Member of the Maine House of Representatives
- In office December 7, 2022 – 2024
- Preceded by: Valli Geiger
- Succeeded by: Michelle Boyer
- Constituency: 93rd district
- In office December 5, 2018 – December 7, 2022
- Preceded by: Roger Fuller
- Succeeded by: Raegan LaRochelle
- Constituency: 59th district
- In office December 4, 2002 – December 3, 2008
- Succeeded by: Margaret Rotundo
- Constituency: 59th district

Member of the Maine Senate from the 16th district
- In office December 3, 2008 – December 3, 2014
- Preceded by: Margaret Rotundo
- Succeeded by: Nate Libby

Personal details
- Born: 1944 (age 81–82) Galway, Ireland
- Party: Democratic
- Spouse(s): Jim Craven (died, 2017)
- Profession: Community activist, politician

= Margaret Craven (politician) =

American politician from Maine

Margaret Craven (born 1944) is an American politician from Maine. Craven served as a Democratic State Senator from Maine's 16th District, representing Lewiston. She was first elected to office in 2002, when she won a seat in the Maine House of Representatives. She served in the House from 2002 to 2008, when she was elected to the Maine State Senate. She was re-elected in 2010 and 2012. In February 2014, Craven announced her retirement from Maine politics following the 2014 election, citing the need to take care of her ailing husband.

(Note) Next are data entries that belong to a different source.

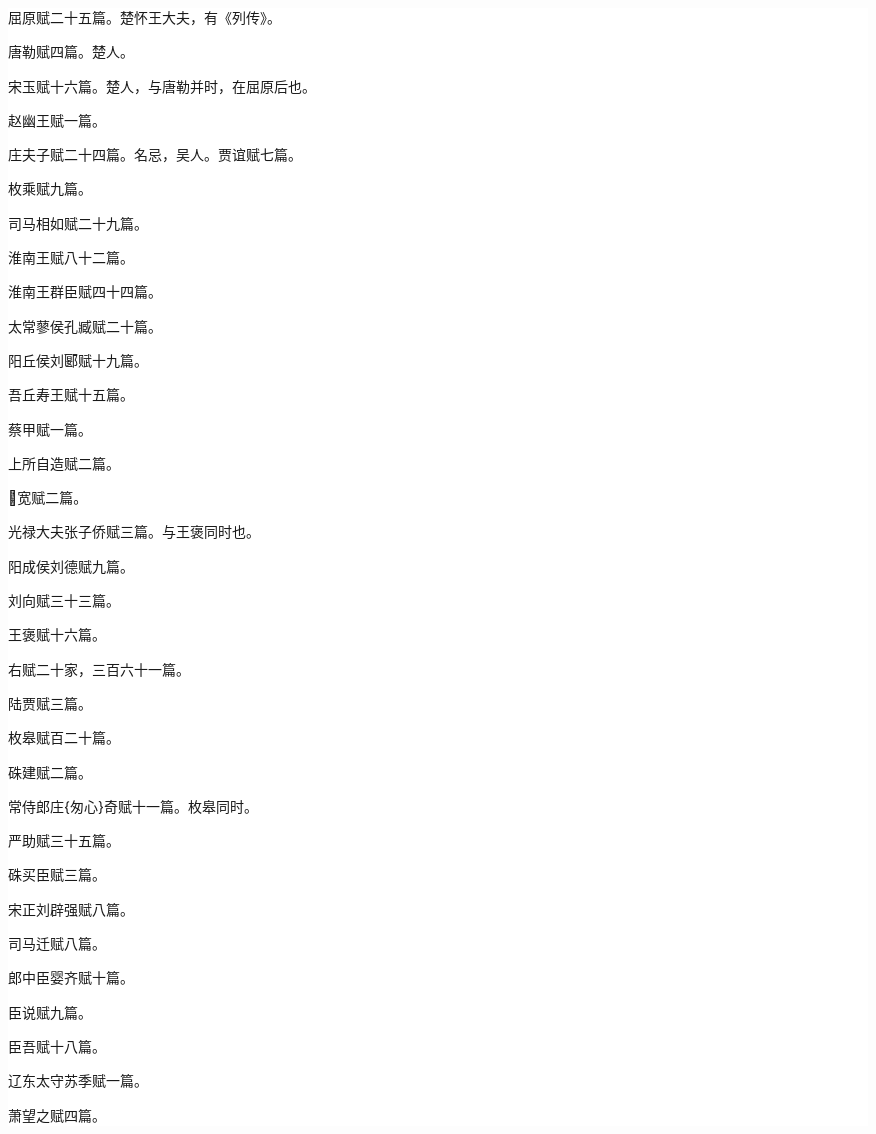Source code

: 屈原赋二十五篇。楚怀王大夫，有《列传》。

唐勒赋四篇。楚人。

宋玉赋十六篇。楚人，与唐勒并时，在屈原后也。

赵幽王赋一篇。

庄夫子赋二十四篇。名忌，吴人。贾谊赋七篇。

枚乘赋九篇。

司马相如赋二十九篇。

淮南王赋八十二篇。

淮南王群臣赋四十四篇。

太常蓼侯孔臧赋二十篇。

阳丘侯刘郾赋十九篇。

吾丘寿王赋十五篇。

蔡甲赋一篇。

上所自造赋二篇。

宽赋二篇。

光禄大夫张子侨赋三篇。与王褒同时也。

阳成侯刘德赋九篇。

刘向赋三十三篇。

王褒赋十六篇。

右赋二十家，三百六十一篇。

陆贾赋三篇。

枚皋赋百二十篇。

硃建赋二篇。

常侍郎庄{匆心}奇赋十一篇。枚皋同时。

严助赋三十五篇。

硃买臣赋三篇。

宋正刘辟强赋八篇。

司马迁赋八篇。

郎中臣婴齐赋十篇。

臣说赋九篇。

臣吾赋十八篇。

辽东太守苏季赋一篇。

萧望之赋四篇。
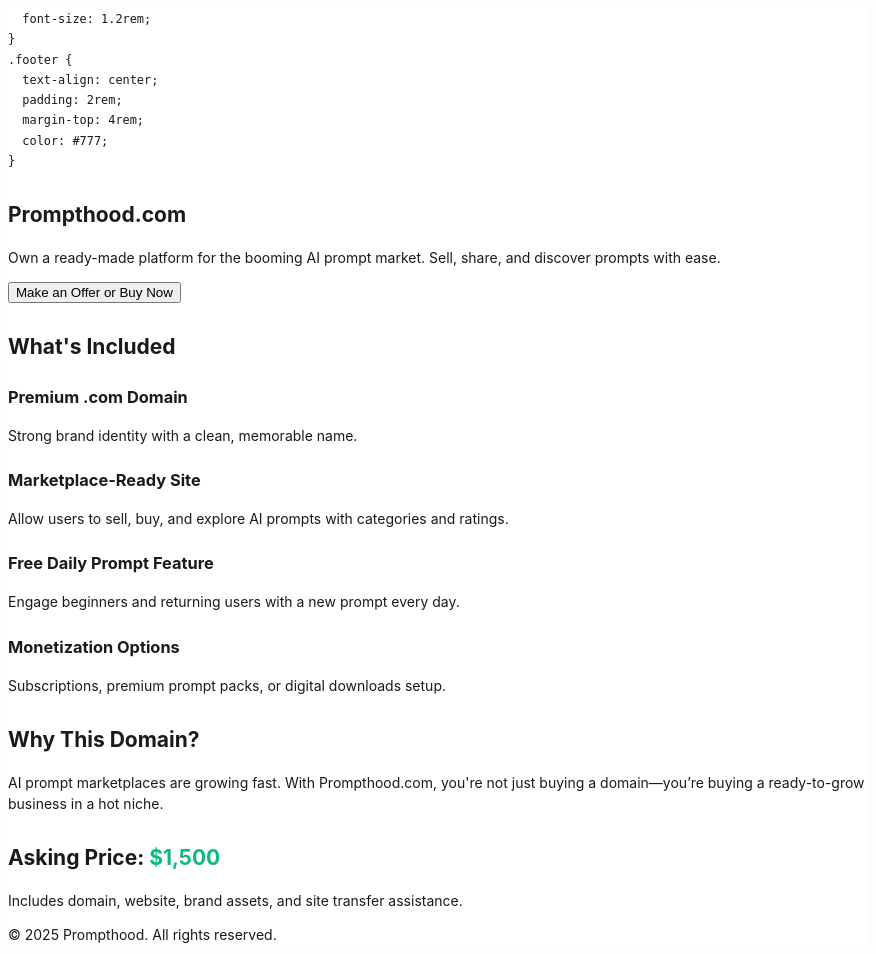       font-size: 1.2rem;
    }
    .footer {
      text-align: center;
      padding: 2rem;
      margin-top: 4rem;
      color: #777;
    }
  </style>
</head>
<body>
  <div class="container">
    <section class="hero">
      <h1>Prompthood.com</h1>
      <p>Own a ready-made platform for the booming AI prompt market. Sell, share, and discover prompts with ease.</p>
      <button class="cta-btn">Make an Offer or Buy Now</button>
    </section><section class="section">
  <h2>What's Included</h2>
  <div class="features">
    <div class="feature-box">
      <h3>Premium .com Domain</h3>
      <p>Strong brand identity with a clean, memorable name.</p>
    </div>
    <div class="feature-box">
      <h3>Marketplace-Ready Site</h3>
      <p>Allow users to sell, buy, and explore AI prompts with categories and ratings.</p>
    </div>
    <div class="feature-box">
      <h3>Free Daily Prompt Feature</h3>
      <p>Engage beginners and returning users with a new prompt every day.</p>
    </div>
    <div class="feature-box">
      <h3>Monetization Options</h3>
      <p>Subscriptions, premium prompt packs, or digital downloads setup.</p>
    </div>
  </div>
</section>

<section class="section">
  <h2>Why This Domain?</h2>
  <p>AI prompt marketplaces are growing fast. With Prompthood.com, you're not just buying a domain—you’re buying a ready-to-grow business in a hot niche.</p>
</section>

<section class="section">
  <h2>Asking Price: <span style="color:#10B981">$1,500</span></h2>
  <p>Includes domain, website, brand assets, and site transfer assistance.</p>
</section>

<div class="footer">
  <p>&copy; 2025 Prompthood. All rights reserved.</p>
</div>

  </div>
</body>
</html>
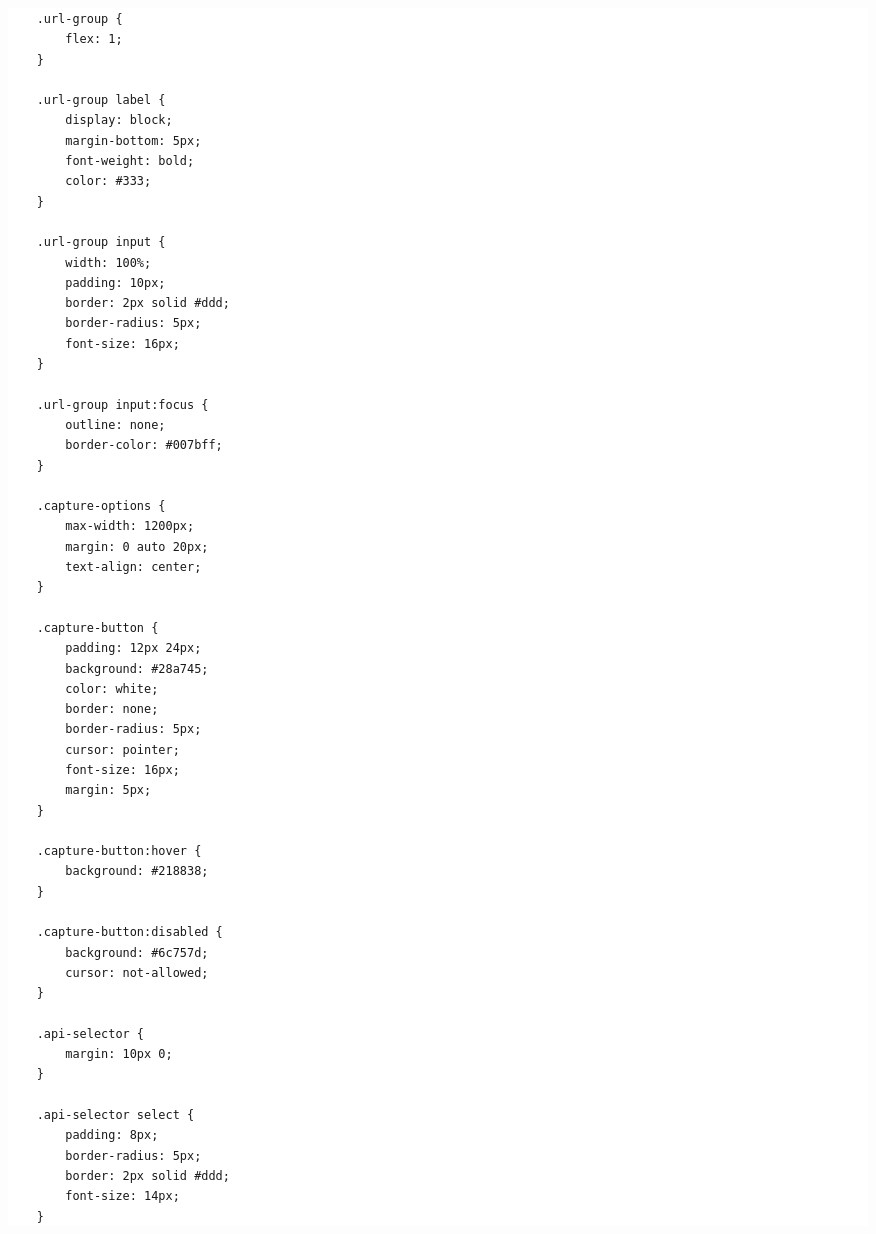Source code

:         .url-group {
            flex: 1;
        }

        .url-group label {
            display: block;
            margin-bottom: 5px;
            font-weight: bold;
            color: #333;
        }

        .url-group input {
            width: 100%;
            padding: 10px;
            border: 2px solid #ddd;
            border-radius: 5px;
            font-size: 16px;
        }

        .url-group input:focus {
            outline: none;
            border-color: #007bff;
        }

        .capture-options {
            max-width: 1200px;
            margin: 0 auto 20px;
            text-align: center;
        }

        .capture-button {
            padding: 12px 24px;
            background: #28a745;
            color: white;
            border: none;
            border-radius: 5px;
            cursor: pointer;
            font-size: 16px;
            margin: 5px;
        }

        .capture-button:hover {
            background: #218838;
        }

        .capture-button:disabled {
            background: #6c757d;
            cursor: not-allowed;
        }

        .api-selector {
            margin: 10px 0;
        }

        .api-selector select {
            padding: 8px;
            border-radius: 5px;
            border: 2px solid #ddd;
            font-size: 14px;
        }
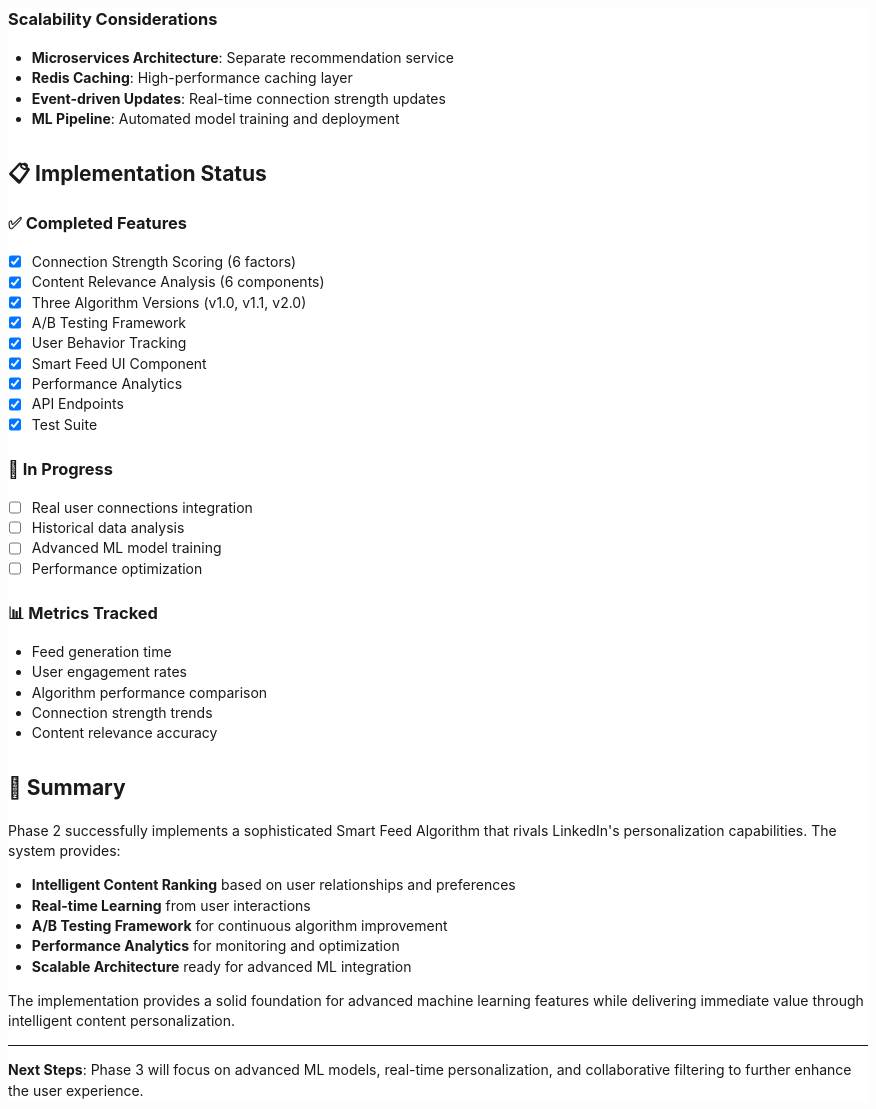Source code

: ### **Scalability Considerations**
- **Microservices Architecture**: Separate recommendation service
- **Redis Caching**: High-performance caching layer
- **Event-driven Updates**: Real-time connection strength updates
- **ML Pipeline**: Automated model training and deployment

## 📋 **Implementation Status**

### ✅ **Completed Features**
- [x] Connection Strength Scoring (6 factors)
- [x] Content Relevance Analysis (6 components)
- [x] Three Algorithm Versions (v1.0, v1.1, v2.0)
- [x] A/B Testing Framework
- [x] User Behavior Tracking
- [x] Smart Feed UI Component
- [x] Performance Analytics
- [x] API Endpoints
- [x] Test Suite

### 🔄 **In Progress**
- [ ] Real user connections integration
- [ ] Historical data analysis
- [ ] Advanced ML model training
- [ ] Performance optimization

### 📊 **Metrics Tracked**
- Feed generation time
- User engagement rates
- Algorithm performance comparison
- Connection strength trends
- Content relevance accuracy

## 🎉 **Summary**

Phase 2 successfully implements a sophisticated Smart Feed Algorithm that rivals LinkedIn's personalization capabilities. The system provides:

- **Intelligent Content Ranking** based on user relationships and preferences
- **Real-time Learning** from user interactions
- **A/B Testing Framework** for continuous algorithm improvement
- **Performance Analytics** for monitoring and optimization
- **Scalable Architecture** ready for advanced ML integration

The implementation provides a solid foundation for advanced machine learning features while delivering immediate value through intelligent content personalization.

---

**Next Steps**: Phase 3 will focus on advanced ML models, real-time personalization, and collaborative filtering to further enhance the user experience. 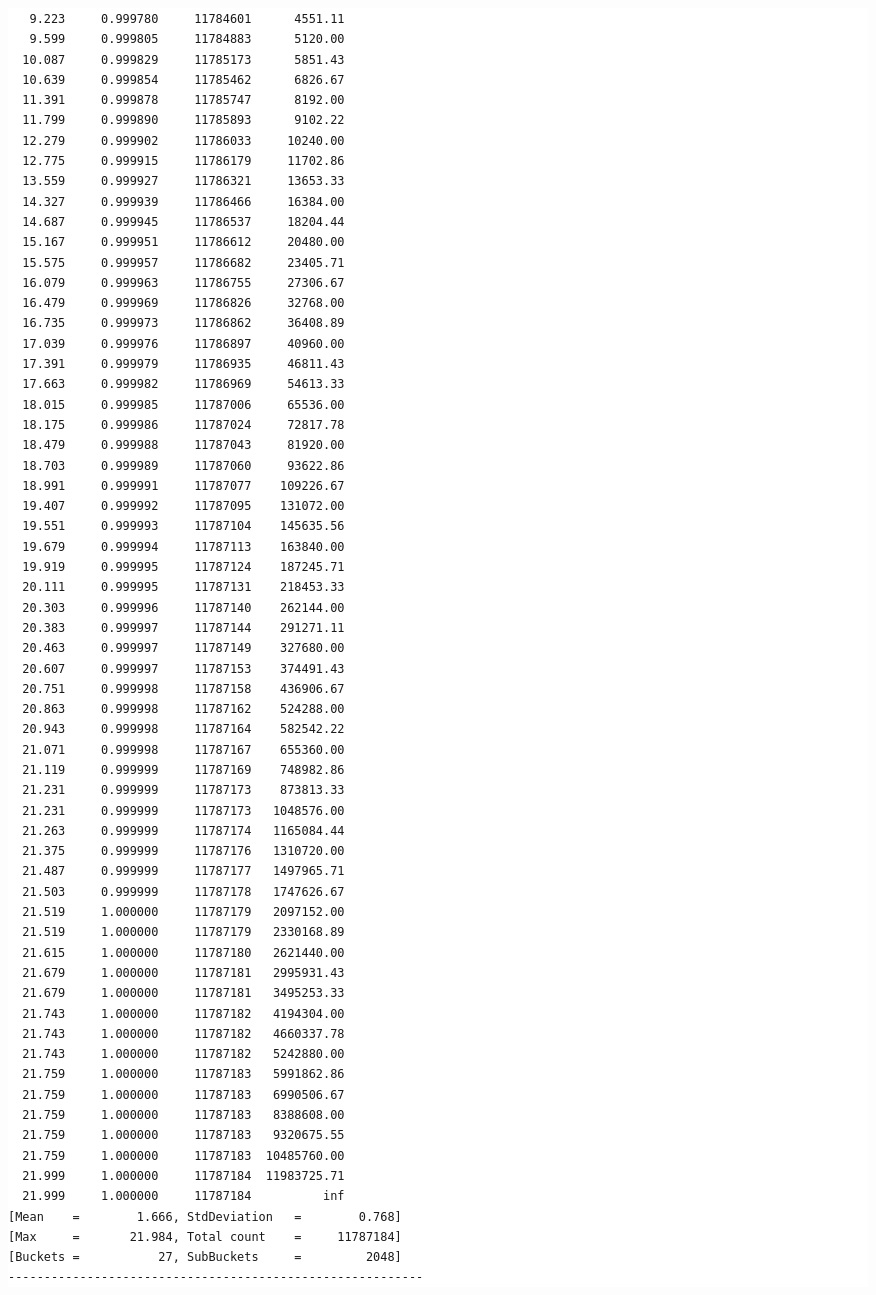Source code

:        9.223     0.999780     11784601      4551.11
       9.599     0.999805     11784883      5120.00
      10.087     0.999829     11785173      5851.43
      10.639     0.999854     11785462      6826.67
      11.391     0.999878     11785747      8192.00
      11.799     0.999890     11785893      9102.22
      12.279     0.999902     11786033     10240.00
      12.775     0.999915     11786179     11702.86
      13.559     0.999927     11786321     13653.33
      14.327     0.999939     11786466     16384.00
      14.687     0.999945     11786537     18204.44
      15.167     0.999951     11786612     20480.00
      15.575     0.999957     11786682     23405.71
      16.079     0.999963     11786755     27306.67
      16.479     0.999969     11786826     32768.00
      16.735     0.999973     11786862     36408.89
      17.039     0.999976     11786897     40960.00
      17.391     0.999979     11786935     46811.43
      17.663     0.999982     11786969     54613.33
      18.015     0.999985     11787006     65536.00
      18.175     0.999986     11787024     72817.78
      18.479     0.999988     11787043     81920.00
      18.703     0.999989     11787060     93622.86
      18.991     0.999991     11787077    109226.67
      19.407     0.999992     11787095    131072.00
      19.551     0.999993     11787104    145635.56
      19.679     0.999994     11787113    163840.00
      19.919     0.999995     11787124    187245.71
      20.111     0.999995     11787131    218453.33
      20.303     0.999996     11787140    262144.00
      20.383     0.999997     11787144    291271.11
      20.463     0.999997     11787149    327680.00
      20.607     0.999997     11787153    374491.43
      20.751     0.999998     11787158    436906.67
      20.863     0.999998     11787162    524288.00
      20.943     0.999998     11787164    582542.22
      21.071     0.999998     11787167    655360.00
      21.119     0.999999     11787169    748982.86
      21.231     0.999999     11787173    873813.33
      21.231     0.999999     11787173   1048576.00
      21.263     0.999999     11787174   1165084.44
      21.375     0.999999     11787176   1310720.00
      21.487     0.999999     11787177   1497965.71
      21.503     0.999999     11787178   1747626.67
      21.519     1.000000     11787179   2097152.00
      21.519     1.000000     11787179   2330168.89
      21.615     1.000000     11787180   2621440.00
      21.679     1.000000     11787181   2995931.43
      21.679     1.000000     11787181   3495253.33
      21.743     1.000000     11787182   4194304.00
      21.743     1.000000     11787182   4660337.78
      21.743     1.000000     11787182   5242880.00
      21.759     1.000000     11787183   5991862.86
      21.759     1.000000     11787183   6990506.67
      21.759     1.000000     11787183   8388608.00
      21.759     1.000000     11787183   9320675.55
      21.759     1.000000     11787183  10485760.00
      21.999     1.000000     11787184  11983725.71
      21.999     1.000000     11787184          inf
    [Mean    =        1.666, StdDeviation   =        0.768]
    [Max     =       21.984, Total count    =     11787184]
    [Buckets =           27, SubBuckets     =         2048]
    ----------------------------------------------------------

In 2018, after her husband's death, Craven announced her candidacy for the Maine House of Representatives in the 59th district. She won the uncontested Democratic primary in June, and defeated her Republican opponent in the November general election.

==Personal==
Craven was born into an impoverished family of 11 in Galway, Ireland; her father worked odd jobs and her mother was a housewife. Craven moved to Boston, Massachusetts in the 1961 at the age of 17 and worked as a housekeeper. She eventually returned to Ireland, only to move back to New England after feeling a sense of not belonging. She moved to Maine, earned a high school diploma, bachelor's and master's degrees and began work with the disabled and senior citizens. She was convinced to run in 2002 by the outgoing state representative. She has two children, Walter Matthew and TJ.